- Figure comprehension tasks:
----------

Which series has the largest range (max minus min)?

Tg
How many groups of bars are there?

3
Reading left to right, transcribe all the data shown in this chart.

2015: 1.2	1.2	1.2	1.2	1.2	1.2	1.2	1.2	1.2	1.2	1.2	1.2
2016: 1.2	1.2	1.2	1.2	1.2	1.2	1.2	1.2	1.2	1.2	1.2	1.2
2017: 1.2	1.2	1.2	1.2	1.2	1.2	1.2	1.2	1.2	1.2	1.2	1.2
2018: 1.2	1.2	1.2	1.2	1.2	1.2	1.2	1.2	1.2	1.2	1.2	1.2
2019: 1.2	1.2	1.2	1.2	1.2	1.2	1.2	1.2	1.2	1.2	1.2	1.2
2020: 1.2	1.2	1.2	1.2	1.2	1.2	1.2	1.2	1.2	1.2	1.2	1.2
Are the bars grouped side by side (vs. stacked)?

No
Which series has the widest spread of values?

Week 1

----------

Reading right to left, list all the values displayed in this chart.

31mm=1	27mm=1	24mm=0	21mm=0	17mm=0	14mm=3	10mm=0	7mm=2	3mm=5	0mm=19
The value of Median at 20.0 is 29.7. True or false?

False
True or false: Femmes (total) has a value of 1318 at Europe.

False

----------

- PROBLEM DETAILS: Reproduce the data verbatim, starting with the line containing "Which series has the largest" and ending with the line containing "Are the bars", including both of those lines.

- YOUR SOLUTION:
Which series has the largest range (max minus min)?

Tg
How many groups of bars are there?

3
Reading left to right, transcribe all the data shown in this chart.

2015: 1.2	1.2	1.2	1.2	1.2	1.2	1.2	1.2	1.2	1.2	1.2	1.2
2016: 1.2	1.2	1.2	1.2	1.2	1.2	1.2	1.2	1.2	1.2	1.2	1.2
2017: 1.2	1.2	1.2	1.2	1.2	1.2	1.2	1.2	1.2	1.2	1.2	1.2
2018: 1.2	1.2	1.2	1.2	1.2	1.2	1.2	1.2	1.2	1.2	1.2	1.2
2019: 1.2	1.2	1.2	1.2	1.2	1.2	1.2	1.2	1.2	1.2	1.2	1.2
2020: 1.2	1.2	1.2	1.2	1.2	1.2	1.2	1.2	1.2	1.2	1.2	1.2
Are the bars grouped side by side (vs. stacked)?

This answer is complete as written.